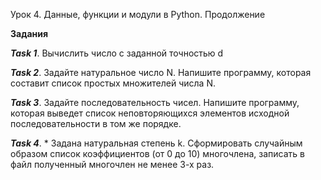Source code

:Урок 4. Данные, функции и модули в Python. Продолжение

**Задания**
  
  ***Task 1***. Вычислить число c заданной точностью d 
  
  ***Task 2***. Задайте натуральное число N. Напишите программу, которая составит список простых множителей числа N.
  
  ***Task 3***. Задайте последовательность чисел. Напишите программу, которая выведет список неповторяющихся элементов исходной последовательности в том же порядке.
  
  ***Task 4***. *  Задана натуральная степень k. Сформировать случайным образом список коэффициентов (от 0 до 10) многочлена, 
  записать в файл полученный многочлен не менее 3-х раз.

* [Task details]
Every record must be copied exactly, with images dropped from the result.

* [Expected answer]
Source code

:Урок 4. Данные, функции и модули в Python. Продолжение

**Задания**
  
  ***Task 1***. Вычислить число c заданной точностью d 
  
  ***Task 2***. Задайте натуральное число N. Напишите программу, которая составит список простых множителей числа N.
  
  ***Task 3***. Задайте последовательность чисел. Напишите программу, которая выведет список неповторяющихся элементов исходной последовательности в том же порядке.
  
  ***Task 4***. *  Задана натуральная степень k. Сформировать случайным образом список коэффициентов (от 0 до 10) многочлена, 
  записать в файл полученный многочлен не менее 3-х раз.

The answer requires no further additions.